René est stupéfait, pendant que Raymond lui donne des coups de coudes dans les côtes, pour mieux lui faire accepter l'impossible.

  • Alors ? Tu vois bien que j'ai raison : on est en pleine béchamel !
  • Mais c'est impossible ! répond René. Il y a forcément une explication. Une autre que la tienne, j'veux dire.
  • Moi, je veux bien croire qu'on est tombés dans un film à gros budget, mais quand même ! Si je me rappelle bien mes leçons d'école, le truc où on va rentrer, c'est un camp militaire fortifié. Dedans, on y mettait une légion entière, soit pas moins de six mille bonhommes.
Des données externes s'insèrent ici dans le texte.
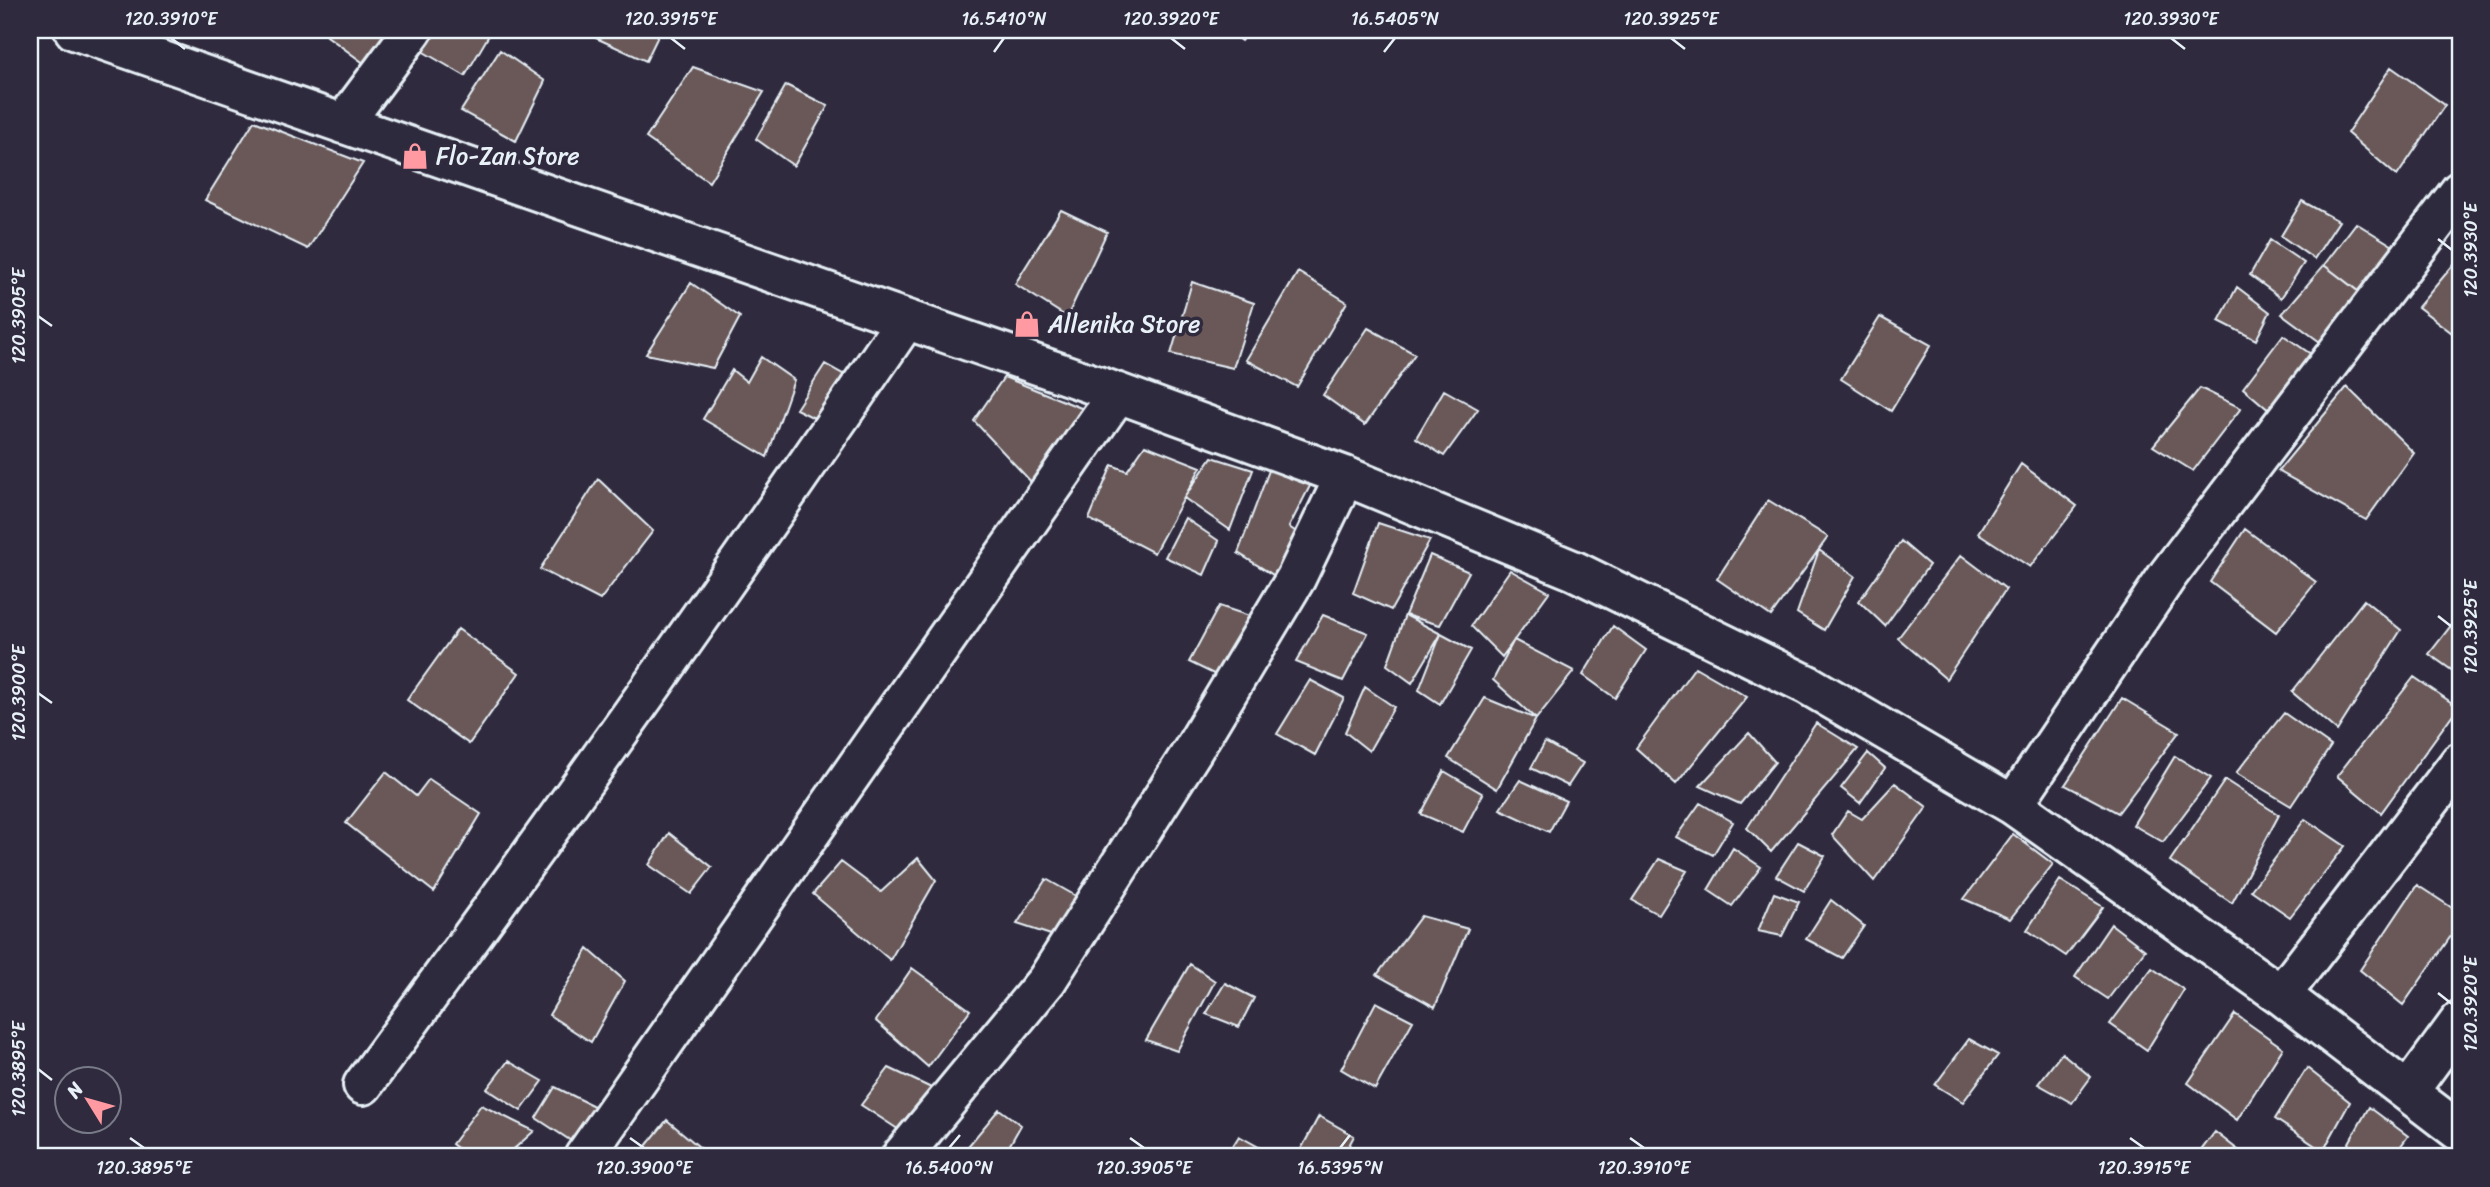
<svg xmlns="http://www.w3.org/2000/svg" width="2490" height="1187" viewBox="0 0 2490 1187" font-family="Sriracha,sans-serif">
	<rect width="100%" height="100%" fill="#2f2a3d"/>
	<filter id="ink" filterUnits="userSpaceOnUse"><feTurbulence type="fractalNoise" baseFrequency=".0143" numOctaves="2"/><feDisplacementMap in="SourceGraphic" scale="14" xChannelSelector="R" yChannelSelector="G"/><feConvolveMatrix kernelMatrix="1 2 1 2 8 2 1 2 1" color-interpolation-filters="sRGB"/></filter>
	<g filter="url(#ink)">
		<!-- building -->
		<path fill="#6a5958" stroke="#e8f1f8" stroke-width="2" d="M 331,30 L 393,30 L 369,67 L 327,36 Z
			M 426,30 L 492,30 L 465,76 L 415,47 Z
			M 601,30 L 661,30 L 646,61 L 596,38 Z
			M 1227,30 L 1251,30 L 1241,41 Z
			M 500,50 L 545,81 L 516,141 L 461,111 Z
			M 693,67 L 764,92 L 709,182 L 646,138 Z
			M 2391,67 L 2445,105 L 2397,176 L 2347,133 Z
			M 786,85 L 828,106 L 794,166 L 756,139 Z
			M 254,121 L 363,163 L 308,249 L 205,200 Z
			M 2302,201 L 2339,221 L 2314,259 L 2281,236 Z
			M 1061,210 L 1107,232 L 1067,317 L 1015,284 Z
			M 2356,223 L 2398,249 L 2363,295 L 2324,265 Z
			M 2270,240 L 2304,263 L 2281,298 L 2250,275 Z
			M 2459,258 L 2460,259 L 2460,339 L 2418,307 Z
			M 2324,265 L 2363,295 L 2320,342 L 2282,314 Z
			M 1298,272 L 1347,302 L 1297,387 L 1246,360 Z
			M 1192,282 L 1254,303 L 1233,368 L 1171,354 Z
			M 691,283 L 740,317 L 713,368 L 646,354 Z
			M 2237,287 L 2270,312 L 2256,340 L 2219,321 Z
			M 1880,317 L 1931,345 L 1891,411 L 1841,379 Z
			M 1368,328 L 1415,354 L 1365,425 L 1323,395 Z
			M 2283,335 L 2321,361 L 2278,418 L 2243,388 Z
			M 761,357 L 794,380 L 767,457 L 703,419 L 732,370 L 747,382 Z
			M 825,364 L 848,377 L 824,423 L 796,409 Z
			M 1004,377 L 1096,414 L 1034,485 L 974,421 Z
			M 2347,387 L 2414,453 L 2366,520 L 2278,471 Z
			M 2200,388 L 2241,408 L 2193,471 L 2153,446 Z
			M 1444,390 L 1478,409 L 1444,456 L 1416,438 Z
			M 1145,445 L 1201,467 L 1154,553 L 1089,519 L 1112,465 L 1127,471 Z
			M 1212,457 L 1253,470 L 1230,530 L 1184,498 Z
			M 2021,464 L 2077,506 L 2030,567 L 1978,533 Z
			M 1271,465 L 1311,484 L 1289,527 L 1311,542 L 1286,583 L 1238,553 Z
			M 598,479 L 653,531 L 600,600 L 540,569 Z
			M 1768,500 L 1828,537 L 1771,616 L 1717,579 Z
			M 1185,518 L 1219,541 L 1204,575 L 1165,557 Z
			M 1378,523 L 1430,540 L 1391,610 L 1353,593 Z
			M 2245,529 L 2316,582 L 2276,632 L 2210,582 Z
			M 1901,541 L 1929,565 L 1885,626 L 1859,601 Z
			M 1819,550 L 1855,576 L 1824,630 L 1797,613 Z
			M 1430,555 L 1469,572 L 1440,625 L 1405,615 Z
			M 1961,555 L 2006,589 L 1946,679 L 1898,638 Z
			M 1510,570 L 1549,592 L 1502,657 L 1471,626 Z
			M 2364,600 L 2401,630 L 2337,731 L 2292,692 Z
			M 1219,606 L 1259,619 L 1226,680 L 1189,662 Z
			M 2460,614 L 2460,676 L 2429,654 Z
			M 1323,615 L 1368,633 L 1343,681 L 1296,662 Z
			M 1405,615 L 1441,634 L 1412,683 L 1387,665 Z
			M 1613,626 L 1646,650 L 1615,698 L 1583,675 Z
			M 458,629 L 519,673 L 469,744 L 407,700 Z
			M 1441,634 L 1471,650 L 1440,704 L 1419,690 Z
			M 1514,640 L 1574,671 L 1536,719 L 1493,680 Z
			M 1695,667 L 1747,697 L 1676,784 L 1636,748 Z
			M 2414,677 L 2458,707 L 2381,813 L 2337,776 Z
			M 1310,680 L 1344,698 L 1315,755 L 1277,734 Z
			M 1365,687 L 1394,707 L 1369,751 L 1345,732 Z
			M 1485,698 L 1536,719 L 1497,789 L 1448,758 Z
			M 2122,698 L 2179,732 L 2118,813 L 2065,785 Z
			M 2284,713 L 2331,746 L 2291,806 L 2236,773 Z
			M 1816,723 L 1858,749 L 1771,852 L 1747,828 Z
			M 1749,733 L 1775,762 L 1740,804 L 1700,786 Z
			M 1545,742 L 1583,763 L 1568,786 L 1531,768 Z
			M 1868,753 L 1885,768 L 1860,803 L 1841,788 Z
			M 2175,756 L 2211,778 L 2163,842 L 2133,825 Z
			M 1444,771 L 1483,794 L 1463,832 L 1421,814 Z
			M 386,772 L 416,796 L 429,779 L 481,814 L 434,892 L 346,823 Z
			M 1520,780 L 1566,801 L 1549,832 L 1500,809 Z
			M 2225,780 L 2279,815 L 2232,903 L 2170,861 Z
			M 1895,783 L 1927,807 L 1874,881 L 1832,835 L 1848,811 L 1862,819 Z
			M 1700,803 L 1733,822 L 1713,855 L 1676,837 Z
			M 2305,819 L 2345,846 L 2290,917 L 2251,890 Z
			M 669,833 L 712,867 L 691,894 L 649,865 Z
			M 2013,834 L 2053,864 L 2010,919 L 1964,899 Z
			M 1798,842 L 1825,856 L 1804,891 L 1776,876 Z
			M 1733,848 L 1761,867 L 1732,906 L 1708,890 Z
			M 918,858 L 936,880 L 890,960 L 813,894 L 841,862 L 881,892 Z
			M 1659,859 L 1687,871 L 1659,915 L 1632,900 Z
			M 1046,879 L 1083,900 L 1057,937 L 1017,924 Z
			M 2060,880 L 2103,907 L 2066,956 L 2027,930 Z
			M 2417,885 L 2460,913 L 2460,923 L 2403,1005 L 2360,970 Z
			M 1774,893 L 1799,902 L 1782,936 L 1758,931 Z
			M 1831,900 L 1864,926 L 1842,958 L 1806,939 Z
			M 1421,916 L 1468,929 L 1435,1007 L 1377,975 Z
			M 2111,924 L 2145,950 L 2108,999 L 2075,977 Z
			M 588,949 L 625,981 L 591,1042 L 549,1015 Z
			M 1190,964 L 1215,981 L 1177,1051 L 1146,1040 Z
			M 912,968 L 970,1010 L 928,1067 L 876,1021 Z
			M 2152,968 L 2184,990 L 2147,1050 L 2110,1024 Z
			M 1225,983 L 1254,998 L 1239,1027 L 1206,1014 Z
			M 1376,1002 L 1413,1021 L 1375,1089 L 1341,1069 Z
			M 2235,1014 L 2283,1048 L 2237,1120 L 2188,1083 Z
			M 1969,1039 L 1998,1055 L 1963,1102 L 1935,1085 Z
			M 2460,1045 L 2460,1071 L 2447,1062 Z
			M 2062,1053 L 2091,1077 L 2072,1103 L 2038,1084 Z
			M 508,1061 L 543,1081 L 521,1111 L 487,1089 Z
			M 889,1068 L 944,1094 L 913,1139 L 861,1105 Z
			M 2307,1068 L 2350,1102 L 2323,1151 L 2275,1119 Z
			M 555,1087 L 598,1108 L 579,1146 L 536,1118 Z
			M 481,1105 L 534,1131 L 505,1157 L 469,1157 L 452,1144 Z
			M 2369,1107 L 2408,1136 L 2393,1157 L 2341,1157 Z
			M 999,1109 L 1021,1125 L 1003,1157 L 973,1157 L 964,1151 Z
			M 1319,1116 L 1354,1136 L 1343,1157 L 1305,1157 L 1299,1153 Z
			M 667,1120 L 710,1156 L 709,1157 L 637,1157 Z
			M 2215,1132 L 2247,1157 L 2196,1157 Z
			M 1239,1136 L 1273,1155 L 1272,1157 L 1226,1157 Z
			M 515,1148 L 539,1157 L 509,1157 Z"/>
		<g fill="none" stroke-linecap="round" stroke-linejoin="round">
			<defs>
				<path id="minor" d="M 74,30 L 1118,393 L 1345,476 L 1575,571 L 1808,685 L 2013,805 L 2281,995 L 2460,1132
					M 343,124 L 413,30
					M 2013,805 L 2168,575 L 2460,191
					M 2281,995 L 2460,762
					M 363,1085 C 549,833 730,579 906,320
					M 2408,1092 L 2460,1021
					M 584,1157 L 1118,393
					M 901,1157 L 1047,980 L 1193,750 L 1296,578 L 1345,476"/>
			</defs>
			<!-- minor casing -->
			<use href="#minor" stroke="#e8f1f8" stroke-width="44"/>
			<!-- minor -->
			<use href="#minor" stroke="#2f2a3d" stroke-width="38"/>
		</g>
	</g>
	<!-- ticks -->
	<path fill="none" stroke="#e8f1f8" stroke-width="2.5" d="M 171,38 L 185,49M 671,38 L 685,49M 1171,38 L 1185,49M 1671,38 L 1685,49M 2171,38 L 2185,49M 994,52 L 1004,38M 1384,52 L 1395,38M 2438,239 L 2452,250M 38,316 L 52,326M 2438,616 L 2452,627M 38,693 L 52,703M 2438,993 L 2452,1004M 38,1069 L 52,1080M 130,1138 L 144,1148M 630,1138 L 644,1148M 1130,1138 L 1144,1148M 1630,1138 L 1644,1148M 2130,1138 L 2144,1148M 949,1148 L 960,1135M 1340,1148 L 1350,1135"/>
	<!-- icons -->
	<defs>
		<symbol id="shop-bare" viewBox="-9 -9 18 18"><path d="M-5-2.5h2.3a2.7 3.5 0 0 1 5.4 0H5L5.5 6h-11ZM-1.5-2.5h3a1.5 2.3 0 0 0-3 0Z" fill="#ff9aa2" stroke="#2f2a3d" stroke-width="2.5" paint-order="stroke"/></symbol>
	</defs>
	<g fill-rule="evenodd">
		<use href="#shop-bare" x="396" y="137" width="38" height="38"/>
		<use href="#shop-bare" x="1008" y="305" width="38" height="38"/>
	</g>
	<g text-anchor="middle" stroke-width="7" stroke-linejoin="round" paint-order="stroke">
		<!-- poi labels -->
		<g font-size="24" fill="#e8f1f8" stroke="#2f2a3d" text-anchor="start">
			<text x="436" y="164">Flo-Zan Store</text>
			<text x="1048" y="332">Allenika Store</text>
		</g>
	</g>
	<!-- margin -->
	<rect width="2490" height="1187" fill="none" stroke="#2f2a3d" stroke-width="77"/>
	<!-- north arrow -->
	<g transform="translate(88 1100) rotate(307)"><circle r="33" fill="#2f2a3d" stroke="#797a88" stroke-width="2"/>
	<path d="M0-5L12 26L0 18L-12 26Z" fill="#ff9aa2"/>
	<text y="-10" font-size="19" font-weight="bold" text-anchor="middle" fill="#e8f1f8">N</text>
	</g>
	<rect x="38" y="38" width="2414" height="1110" fill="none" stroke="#e8f1f8" stroke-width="2.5"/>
	<g font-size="18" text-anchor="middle" fill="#e8f1f8">
		<text x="171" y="25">120.3910°E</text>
		<text x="671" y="25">120.3915°E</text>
		<text x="1004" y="25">16.5410°N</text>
		<text x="1171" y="25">120.3920°E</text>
		<text x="1395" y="25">16.5405°N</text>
		<text x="1671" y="25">120.3925°E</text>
		<text x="2171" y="25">120.3930°E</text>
		<text transform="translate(2471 250) rotate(-90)" y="6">120.3930°E</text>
		<text transform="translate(19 316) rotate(-90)" y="6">120.3905°E</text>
		<text transform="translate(2471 627) rotate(-90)" y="6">120.3925°E</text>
		<text transform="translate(19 693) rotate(-90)" y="6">120.3900°E</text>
		<text transform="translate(2471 1004) rotate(-90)" y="6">120.3920°E</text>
		<text transform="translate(19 1069) rotate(-90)" y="6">120.3895°E</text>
		<text x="144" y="1174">120.3895°E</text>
		<text x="644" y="1174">120.3900°E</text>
		<text x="949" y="1174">16.5400°N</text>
		<text x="1144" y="1174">120.3905°E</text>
		<text x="1340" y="1174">16.5395°N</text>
		<text x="1644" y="1174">120.3910°E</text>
		<text x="2144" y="1174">120.3915°E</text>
	</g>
</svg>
T'imagines le coût de ton film ? Non, crois-moi, le plus vraisemblable reste l'impossible, une fois évacuées toutes les autres hypothèses.

Les deux vieux, les mains solidement accrochées aux barreaux de leur cellule roulante, n'en croient pas leurs yeux. Mais ils n'ont pas trop le temps de faire du tourisme : un groupe de soldats, tout propres, tout neufs, se présente. On ouvre la porte de la prison et tout le monde descend. A peine au sol, on les pousse vers une batisse grossière.

  • Au moins, on souffrira plus de ce satané soleil, grogne Raymond.
  • Par contre, je commence à la sauter grave, moi, fait René en se grattant le bide.
  • Faut pas compter manger tout de suite, mes amis, fait une voix au fond de la geôle.

Les deux vieux tentent de discerner d'où provient ce mauvais présage quand un homme assez chétif se présente devant eux. Il a le visage brûlé par le soleil, de profondes rides au coin des yeux. Ses cheveux gris et sales ondulent jusqu'à sa nuque. Une soixantaine d'années, peut-être. Ses bras nus laissent apparaître tatouages et cicatrices en tous genres. Il est amaigri, fatigué, mais dans ses yeux on peut lire une grande détermination.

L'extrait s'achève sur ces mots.